An end of week recap
This is a weekly post in which I summarize books read, reviewed and currently on my TBR shelf. In addition to a variety of literary titbits, I look ahead to forthcoming features, see what’s on the night-stand and keep readers abreast of various book-related happenings.
THE GOOD, THE BAD & THE TBR >>
I read and reviewed Luke Waterson’s Song Castle, an exuberant caper through 12th-century Wales in the company of poets and musicians from all corners of the then-known world as they gathered to compete for a permanent place at a Welsh Prince’s table. This would be an excellent Dewithon choice! >> Read my thoughts >>
Coming soon are a number of possibilities, but I haven’t yet made any definite decisions regarding the book (or books) I will take with me to Hay. I’m still very much open to suggestions. Is there a perfect title to pack in my Festival bag?
* Book Review Breather *
* D Day! *
On Tuesday I passed another one of those WordPress milestones: 500 follows on Book Jotter. This may not seem hugely significant to those who have a vast band of followers, but it’s gratifying to know my blog now has a solid base of book-loving readers and that it continues to gain interest at a steady rate.
* Wales Book of the Year Short List 2018 *
The Roland Mathias Poetry Award
All fours by Nia Davies (Bloodaxe Books)
The Mabinogi by Matthew Francis (Faber & Faber)
Diary of the Last Man by Robert Minhinnick (Carcanet Press)
Hummingbird by Tristan Hughes (Parthian)
Light Switches Are My Kryptonite by Crystal Jeans (Honno)
Bad Ideas \ Chemicals by Lloyd Markham (Parthian)
The Creative Non-Fiction Award
Icebreaker by Horatio Clare (Chatto & Windus)
David Jones: Engraver, Soldier, Painter, Poet by Thomas Dilworth (Jonathan Cape)
All that is Wales: The Collected Essays of M. Wynn Thomas by M. Wynn Thomas
(University of Wales Press)
The winners will be announced at an award ceremony at The Tramshed in Cardiff on Tuesday 26th June.
* Fab Features *
Umpteen fascinating articles appeared on my bookdar last week. I generally make a point of tweeting my favourite finds, but in case you missed anything, here are a handful of interesting snippets:
Electric Literature: South American Women Authors Who Have Been Overlooked – If you only know Borges, Márquez and Bolaño, make room on your bookshelf for these writers says Daniela Serrano.
The Guardian: Book clinic: what to read on a train journey round Europe – From Agatha Christie to Tim Parks, Andrew Martin selects authors whose railway stories he intends to read as he travels through central Europe and Italy.
Medium: Why can’t we read anymore? – Hugh McGuire asks the rather dispiriting question: can books save us from what digital does to our brains?

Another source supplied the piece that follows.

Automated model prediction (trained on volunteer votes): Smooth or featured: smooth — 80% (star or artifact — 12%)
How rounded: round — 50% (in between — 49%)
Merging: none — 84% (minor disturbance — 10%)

He believes they can.
Literary Hub: Data-Driven Amazon Bookstores Can’t Compete with Indies – “Everyone I’ve discussed it with, finds something enraging or gross or troubling in the idea of a physical Amazon bookstore,” writes Antón Barba-Kay.

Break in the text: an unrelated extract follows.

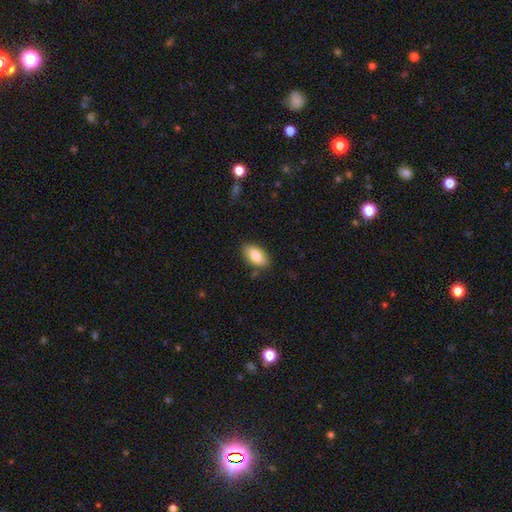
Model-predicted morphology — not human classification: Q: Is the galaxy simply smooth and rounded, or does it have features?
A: smooth — 83%.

The New York Times: Can the Nobel Restore Its Honour? – A series of #MeToo accusations against someone close to the academy has rocked the institution to its foundations, forcing it to postpone this year’s literary award. Can it ever hope to recover its reputation?
Bookwitty: An Interview with Artist, Author and Illustrator Miles Hyman – The grandson of Shirley Jackson, Miles Hyman is an author and illustrator living in France. He adapted his grandmother’s spine-chilling short story masterpiece, The Lottery, into graphic novel form.
Independent: The Book List: Are these the titles you need to read to get into a top university? – Alex Johnson delves into the Open Syllabus Project, which maps the college curriculum across 1 million + syllabi.
Signature: 12 Best Books From the 2000s That We Still Love to Read Today – The 2000s were an interesting and momentous time for book lovers. Keith Rice shares a few of his favourites.
If there is something you would particularly like to see on Winding Up the Week or if you have any suggestions, questions or comments for Book Jotter in general, please drop me a line. I would be delighted to hear from you.
Thank you for taking the time to read this post. I wish you a week bountiful in books and rich in reading.
NB In this feature, ‘winding up’ refers to the act of concluding something and should not be confused with the British expression: ‘wind-up’ – an age-old pastime of ‘winding-up’ friends and family by teasing or playing pranks on them. If you would like to know more about this expression, there’s an excellent description on Urban Dictionary.